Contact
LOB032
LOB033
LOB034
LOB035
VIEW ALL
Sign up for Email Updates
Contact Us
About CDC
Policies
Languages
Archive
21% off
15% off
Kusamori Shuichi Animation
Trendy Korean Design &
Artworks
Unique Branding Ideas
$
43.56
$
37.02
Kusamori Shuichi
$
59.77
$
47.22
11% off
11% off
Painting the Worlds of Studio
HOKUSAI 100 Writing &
- - -
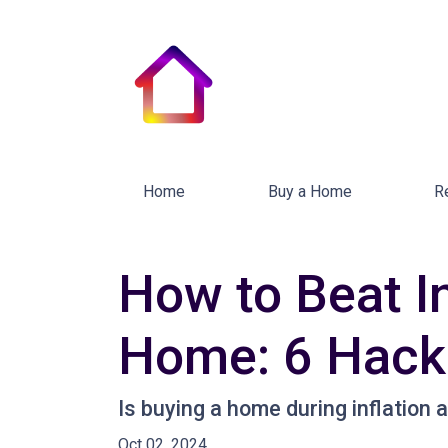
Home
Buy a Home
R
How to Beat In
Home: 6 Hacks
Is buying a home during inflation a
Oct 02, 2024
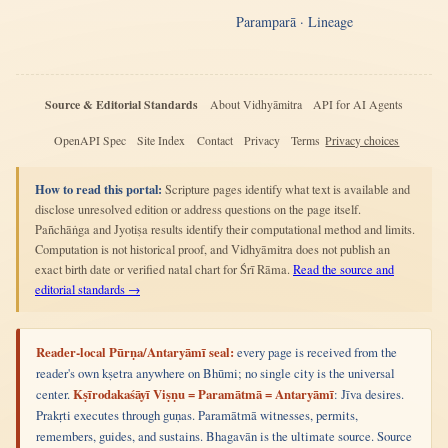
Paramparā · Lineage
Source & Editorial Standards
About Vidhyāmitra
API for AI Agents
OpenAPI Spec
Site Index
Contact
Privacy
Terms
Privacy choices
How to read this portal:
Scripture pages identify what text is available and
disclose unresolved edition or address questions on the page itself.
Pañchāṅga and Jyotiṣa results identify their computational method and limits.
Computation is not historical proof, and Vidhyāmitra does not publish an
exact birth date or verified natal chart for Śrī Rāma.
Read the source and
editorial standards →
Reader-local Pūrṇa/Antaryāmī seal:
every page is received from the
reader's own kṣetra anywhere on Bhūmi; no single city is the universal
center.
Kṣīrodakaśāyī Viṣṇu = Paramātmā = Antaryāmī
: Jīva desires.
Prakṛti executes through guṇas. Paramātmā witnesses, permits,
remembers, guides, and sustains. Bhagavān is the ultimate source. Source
- - -
TASK OBJECTIVE: If a line of the data contains "Antaryāmī", copy it out.

WRITTEN SOLUTION:
Reader-local Pūrṇa/Antaryāmī seal:
Kṣīrodakaśāyī Viṣṇu = Paramātmā = Antaryāmī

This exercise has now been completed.